Exercise instructions | Give back all the records exactly, keeping every line whole.

Information shown |
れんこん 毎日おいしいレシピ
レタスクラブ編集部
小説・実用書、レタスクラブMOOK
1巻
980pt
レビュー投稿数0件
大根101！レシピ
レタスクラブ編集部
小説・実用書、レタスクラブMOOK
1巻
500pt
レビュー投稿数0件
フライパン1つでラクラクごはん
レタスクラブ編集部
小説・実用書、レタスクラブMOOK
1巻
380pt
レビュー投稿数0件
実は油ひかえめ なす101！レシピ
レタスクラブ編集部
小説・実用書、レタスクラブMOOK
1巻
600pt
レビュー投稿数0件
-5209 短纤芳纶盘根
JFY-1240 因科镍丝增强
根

Worked solution |
れんこん 毎日おいしいレシピ
レタスクラブ編集部
小説・実用書、レタスクラブMOOK
1巻
980pt
レビュー投稿数0件
大根101！レシピ
レタスクラブ編集部
小説・実用書、レタスクラブMOOK
1巻
500pt
レビュー投稿数0件
フライパン1つでラクラクごはん
レタスクラブ編集部
小説・実用書、レタスクラブMOOK
1巻
380pt
レビュー投稿数0件
実は油ひかえめ なす101！レシピ
レタスクラブ編集部
小説・実用書、レタスクラブMOOK
1巻
600pt
レビュー投稿数0件
-5209 短纤芳纶盘根
JFY-1240 因科镍丝增强
根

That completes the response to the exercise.